* _PROMPT_: Retrieve every line of the data holding the word "lines".
====== DATA TO USE
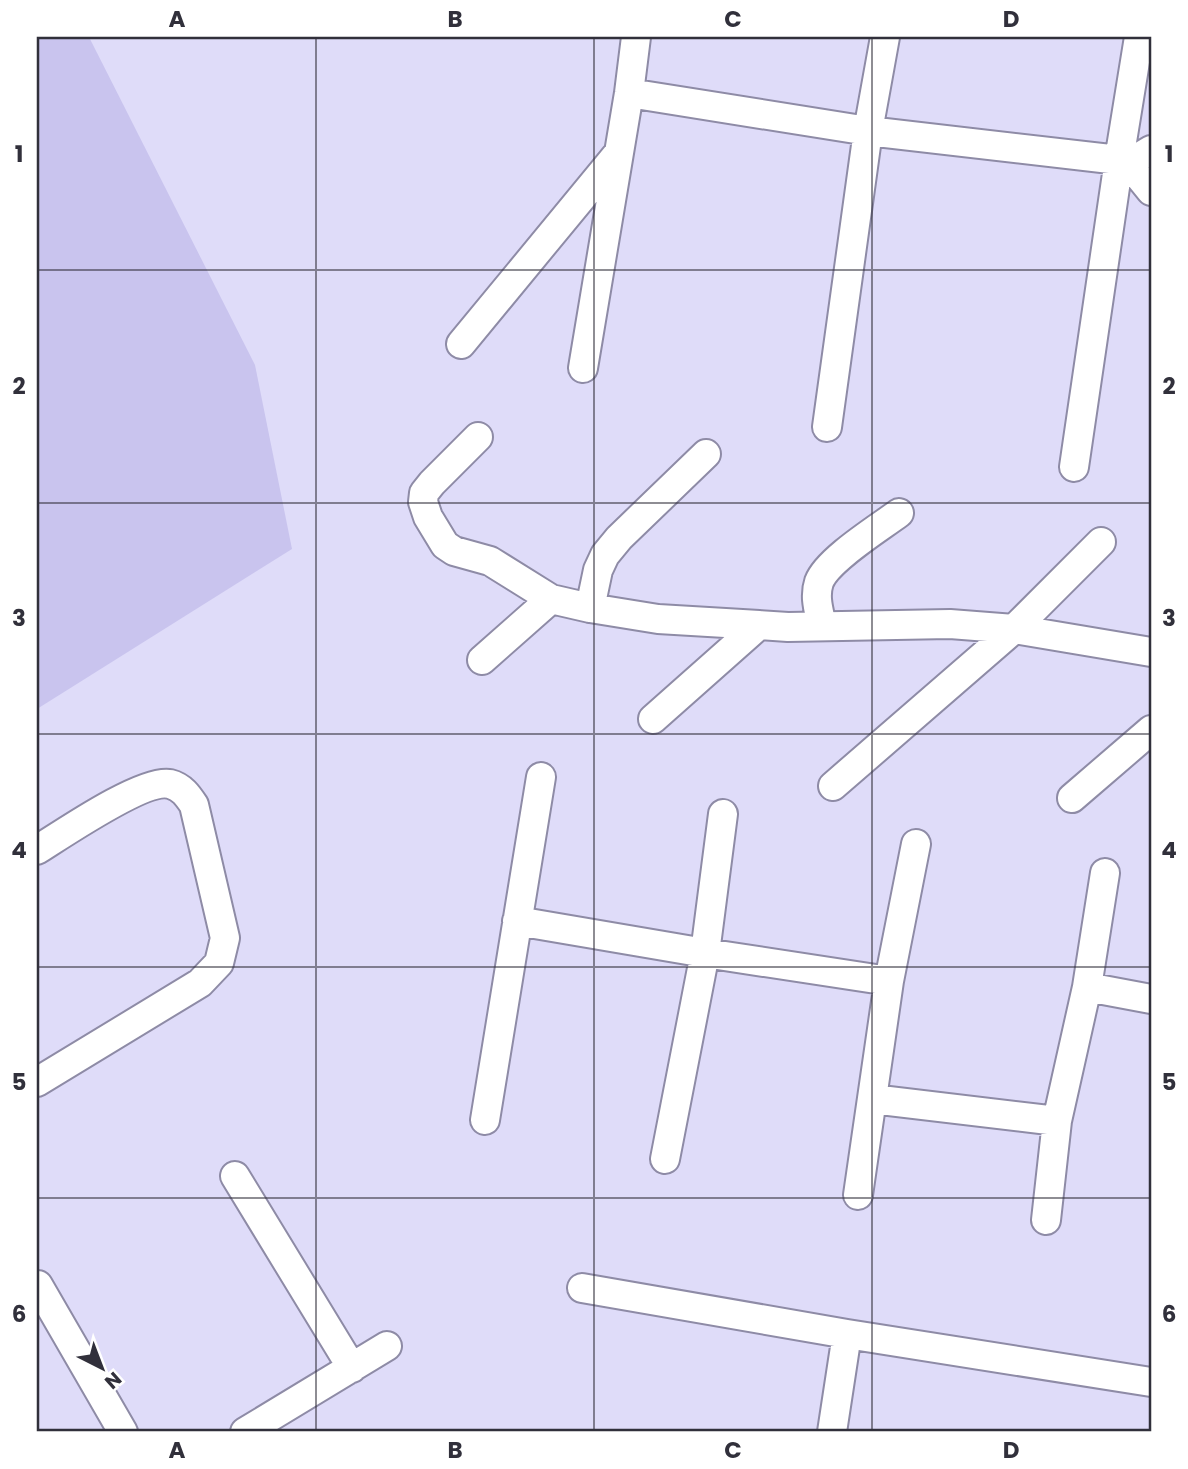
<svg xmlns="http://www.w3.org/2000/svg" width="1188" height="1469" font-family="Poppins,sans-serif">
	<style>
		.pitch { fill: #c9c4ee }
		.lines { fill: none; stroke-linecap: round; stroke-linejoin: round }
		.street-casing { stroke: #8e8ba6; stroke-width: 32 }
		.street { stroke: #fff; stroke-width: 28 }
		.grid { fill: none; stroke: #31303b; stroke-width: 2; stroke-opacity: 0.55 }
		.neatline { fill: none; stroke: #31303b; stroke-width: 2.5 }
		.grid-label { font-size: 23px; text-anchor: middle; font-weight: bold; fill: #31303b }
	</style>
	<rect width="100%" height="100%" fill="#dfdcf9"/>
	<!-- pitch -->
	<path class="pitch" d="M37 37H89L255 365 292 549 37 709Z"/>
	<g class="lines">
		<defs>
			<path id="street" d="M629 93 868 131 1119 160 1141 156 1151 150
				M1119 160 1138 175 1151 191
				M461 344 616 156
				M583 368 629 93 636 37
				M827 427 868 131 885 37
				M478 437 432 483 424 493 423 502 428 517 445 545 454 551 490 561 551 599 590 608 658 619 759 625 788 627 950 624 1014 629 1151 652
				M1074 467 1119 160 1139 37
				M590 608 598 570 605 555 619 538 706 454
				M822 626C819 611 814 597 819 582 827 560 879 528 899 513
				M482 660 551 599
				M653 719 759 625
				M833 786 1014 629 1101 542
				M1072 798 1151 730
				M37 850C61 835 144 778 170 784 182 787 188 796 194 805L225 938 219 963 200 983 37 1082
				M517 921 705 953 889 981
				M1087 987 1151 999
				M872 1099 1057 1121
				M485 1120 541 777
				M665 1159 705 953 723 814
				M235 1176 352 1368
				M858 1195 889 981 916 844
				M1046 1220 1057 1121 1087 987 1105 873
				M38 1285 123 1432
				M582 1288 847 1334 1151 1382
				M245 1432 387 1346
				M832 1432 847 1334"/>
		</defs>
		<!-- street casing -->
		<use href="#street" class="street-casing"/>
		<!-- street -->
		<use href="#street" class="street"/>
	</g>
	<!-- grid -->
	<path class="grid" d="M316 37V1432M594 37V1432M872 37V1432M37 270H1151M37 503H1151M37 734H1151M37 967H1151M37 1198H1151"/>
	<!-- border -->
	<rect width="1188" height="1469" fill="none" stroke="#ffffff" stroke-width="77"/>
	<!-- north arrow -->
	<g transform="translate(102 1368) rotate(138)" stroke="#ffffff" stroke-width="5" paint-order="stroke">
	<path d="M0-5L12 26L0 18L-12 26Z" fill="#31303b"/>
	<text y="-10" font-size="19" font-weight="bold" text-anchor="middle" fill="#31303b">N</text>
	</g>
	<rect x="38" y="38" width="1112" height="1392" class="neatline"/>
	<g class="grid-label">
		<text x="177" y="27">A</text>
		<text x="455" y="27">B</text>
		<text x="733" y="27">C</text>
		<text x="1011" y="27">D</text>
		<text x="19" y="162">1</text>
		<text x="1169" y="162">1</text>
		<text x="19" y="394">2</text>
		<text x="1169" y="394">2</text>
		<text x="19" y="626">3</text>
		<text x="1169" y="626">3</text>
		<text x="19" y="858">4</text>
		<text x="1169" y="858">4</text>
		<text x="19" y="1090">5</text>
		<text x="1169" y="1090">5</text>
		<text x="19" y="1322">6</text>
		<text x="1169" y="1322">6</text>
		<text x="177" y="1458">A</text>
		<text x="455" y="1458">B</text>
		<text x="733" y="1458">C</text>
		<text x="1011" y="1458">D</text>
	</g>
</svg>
============
* _OUTPUT FOR THIS EXERCISE_:
		.lines { fill: none; stroke-linecap: round; stroke-linejoin: round }
	<g class="lines">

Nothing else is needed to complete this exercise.